The question galvanized Rory into action. Bending, he pressed his head to her chest briefly, and then picked her up.

“Is she dead?” Simon repeated, straightening to follow him.

“Not yet,” Rory said grimly, and carried her to the bed, barking orders as he went. “I need water, clean linens and my medicinals. Now!”

Vaguely aware that the men were suddenly running every which way, Rory laid Elysande on the bed and then glanced around, his gaze landing on the open window shutters, before continuing on in search of his brother . . .

“Where is Alick?” he asked sharply.

“He went to get Lady Elysande’s weeds,” Simon answered, rushing forward with the bucket he’d left by the door. “She dropped them when she fell and only realized it when we got up here.”

Rory’s mouth tightened at this news, but his gaze lowered to the bucket the man was holding out. There was water in it, but not a lot. Rory was guessing there was more of it on the floor by the door than remained inside, but there was enough for him to at least start on washing away the blood, he thought, his gaze moving to the knife in Elysande’s chest.
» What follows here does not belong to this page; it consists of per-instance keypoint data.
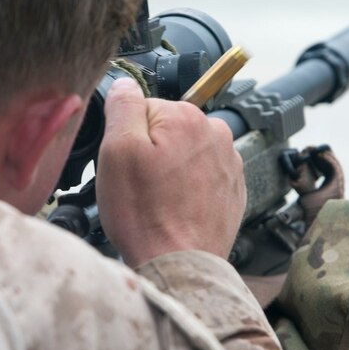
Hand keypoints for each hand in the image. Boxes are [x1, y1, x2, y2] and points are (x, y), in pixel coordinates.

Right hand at [96, 78, 246, 266]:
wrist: (180, 265)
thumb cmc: (146, 216)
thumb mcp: (117, 152)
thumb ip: (122, 107)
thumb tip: (125, 84)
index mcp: (187, 117)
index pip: (143, 109)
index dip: (126, 137)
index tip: (126, 164)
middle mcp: (216, 134)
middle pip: (165, 131)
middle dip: (149, 153)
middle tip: (138, 187)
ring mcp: (228, 164)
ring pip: (183, 155)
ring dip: (168, 172)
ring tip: (156, 202)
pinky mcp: (232, 190)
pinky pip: (199, 179)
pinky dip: (185, 191)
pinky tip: (173, 210)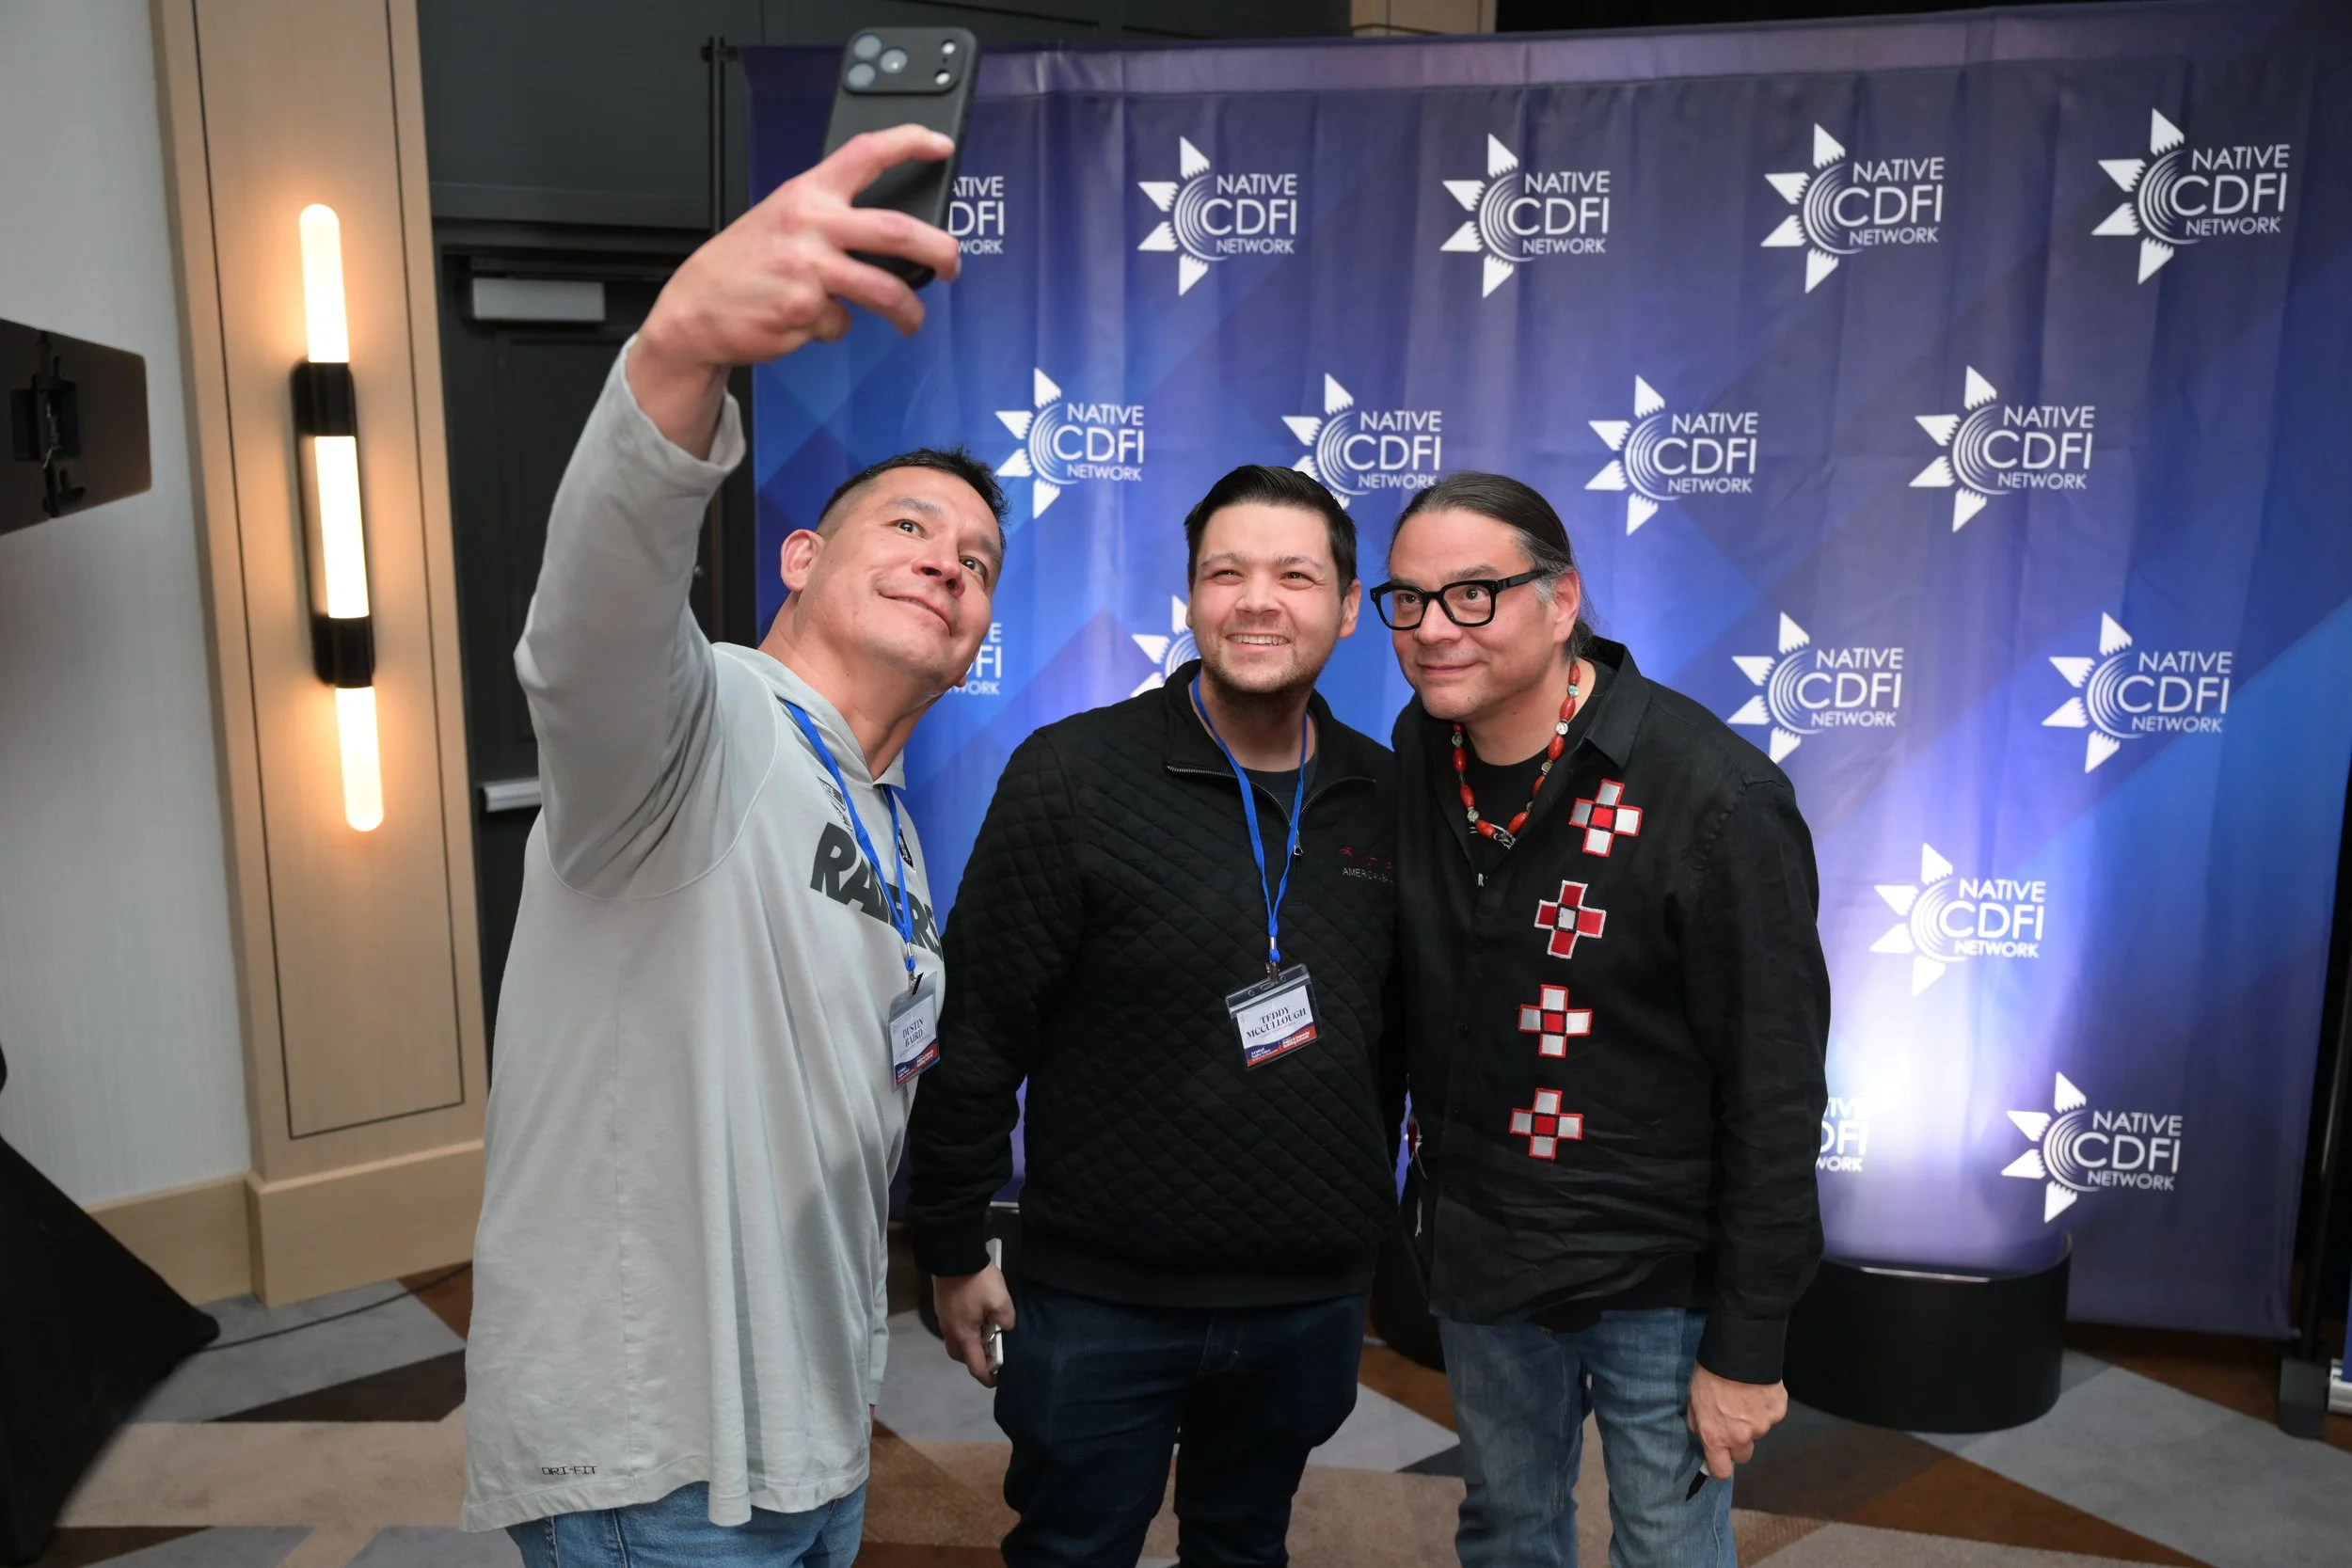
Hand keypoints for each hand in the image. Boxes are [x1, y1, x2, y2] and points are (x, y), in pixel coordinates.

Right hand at [627, 123, 961, 454]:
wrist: (695, 308)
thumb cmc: (742, 264)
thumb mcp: (781, 218)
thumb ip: (829, 218)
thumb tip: (886, 237)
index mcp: (807, 194)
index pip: (865, 154)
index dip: (908, 143)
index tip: (940, 144)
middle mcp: (811, 226)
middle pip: (897, 231)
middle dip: (939, 250)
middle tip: (952, 263)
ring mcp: (808, 270)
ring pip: (884, 291)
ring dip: (908, 313)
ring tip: (911, 322)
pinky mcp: (804, 311)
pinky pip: (842, 324)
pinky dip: (833, 328)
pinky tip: (806, 320)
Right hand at [933, 1265, 1015, 1387]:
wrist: (954, 1256)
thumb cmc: (977, 1282)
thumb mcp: (1001, 1301)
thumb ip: (1007, 1320)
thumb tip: (1005, 1328)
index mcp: (964, 1335)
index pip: (974, 1366)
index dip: (986, 1377)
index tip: (997, 1380)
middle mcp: (951, 1332)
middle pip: (961, 1356)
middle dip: (975, 1361)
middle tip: (992, 1354)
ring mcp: (944, 1319)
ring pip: (955, 1342)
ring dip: (969, 1345)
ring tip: (985, 1335)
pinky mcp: (942, 1308)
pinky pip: (953, 1329)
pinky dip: (965, 1332)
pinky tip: (976, 1319)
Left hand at [1685, 1364, 1786, 1479]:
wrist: (1737, 1354)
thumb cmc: (1708, 1376)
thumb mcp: (1692, 1401)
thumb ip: (1698, 1425)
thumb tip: (1704, 1438)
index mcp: (1716, 1437)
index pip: (1721, 1472)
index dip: (1720, 1466)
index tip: (1719, 1458)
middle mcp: (1741, 1437)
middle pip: (1743, 1455)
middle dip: (1738, 1443)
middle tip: (1732, 1420)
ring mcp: (1763, 1426)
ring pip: (1758, 1432)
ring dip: (1752, 1421)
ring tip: (1744, 1396)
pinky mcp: (1778, 1412)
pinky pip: (1771, 1416)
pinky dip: (1765, 1407)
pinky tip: (1758, 1390)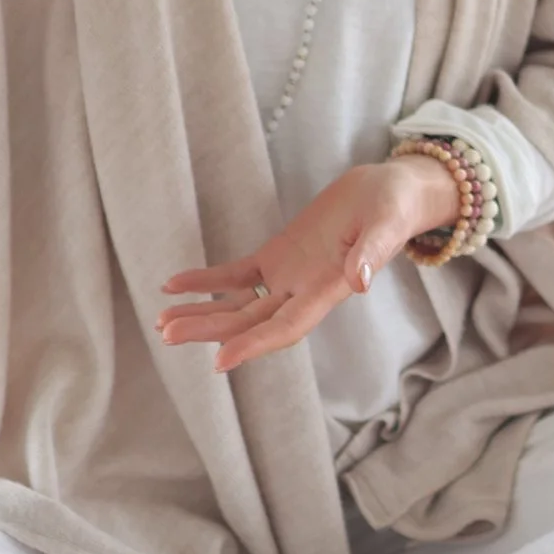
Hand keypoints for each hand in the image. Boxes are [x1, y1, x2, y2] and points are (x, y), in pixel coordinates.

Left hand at [157, 150, 467, 372]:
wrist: (388, 192)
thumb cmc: (392, 209)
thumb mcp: (385, 225)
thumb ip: (371, 253)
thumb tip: (358, 282)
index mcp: (327, 291)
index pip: (285, 328)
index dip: (253, 346)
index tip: (219, 361)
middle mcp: (303, 292)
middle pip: (249, 321)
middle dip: (209, 329)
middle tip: (167, 334)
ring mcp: (287, 277)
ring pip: (237, 304)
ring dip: (201, 313)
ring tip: (161, 322)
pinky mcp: (277, 256)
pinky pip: (235, 274)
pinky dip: (206, 281)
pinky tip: (173, 285)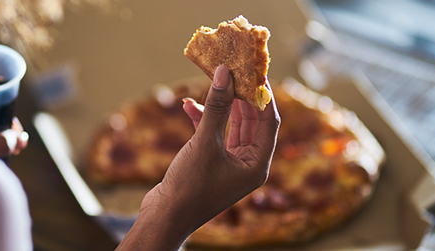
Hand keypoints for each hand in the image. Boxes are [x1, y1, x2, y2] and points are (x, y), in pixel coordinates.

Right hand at [117, 65, 279, 249]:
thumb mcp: (204, 143)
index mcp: (257, 164)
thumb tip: (225, 74)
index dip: (264, 94)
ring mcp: (230, 164)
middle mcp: (248, 164)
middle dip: (241, 95)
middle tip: (235, 69)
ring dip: (220, 105)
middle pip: (252, 121)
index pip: (269, 121)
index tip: (256, 70)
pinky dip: (203, 120)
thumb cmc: (189, 187)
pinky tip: (188, 106)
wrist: (164, 217)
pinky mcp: (211, 163)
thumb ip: (216, 108)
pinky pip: (213, 135)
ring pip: (231, 125)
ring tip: (213, 80)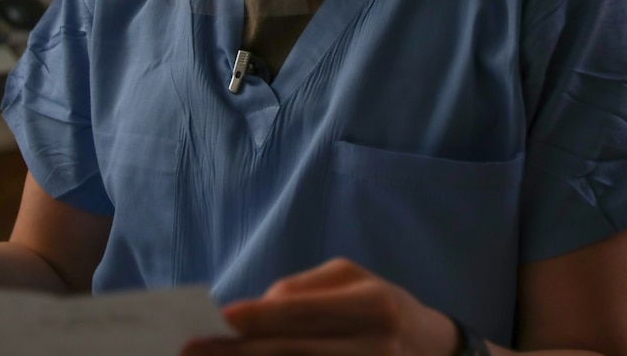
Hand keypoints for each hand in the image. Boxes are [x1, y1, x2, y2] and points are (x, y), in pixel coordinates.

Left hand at [183, 257, 459, 355]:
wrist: (434, 349)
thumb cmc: (380, 304)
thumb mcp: (351, 279)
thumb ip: (301, 291)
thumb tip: (252, 313)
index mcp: (372, 304)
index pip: (303, 312)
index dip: (258, 319)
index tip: (218, 320)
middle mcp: (375, 347)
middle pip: (294, 353)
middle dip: (239, 353)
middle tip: (192, 350)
He couldn’t remove it until he had linens to staunch the bleeding with and—

Turning abruptly as his mind processed Simon’s words and he recalled seeing him enter the room with the bucket and pot, he asked sharply, “Neither one o’ ye was guarding the door?”

“She ordered me to fetch her water and a pot to make her liniment with. She ordered me,” he repeated helplessly, still holding out the bucket.

Rory’s mouth tightened, but he made a mental note to himself that if Elysande survived, he would make sure he left only his men to guard her in the future. Men she couldn’t order away, he thought, and told him, “Set the bucket on the bedside table.”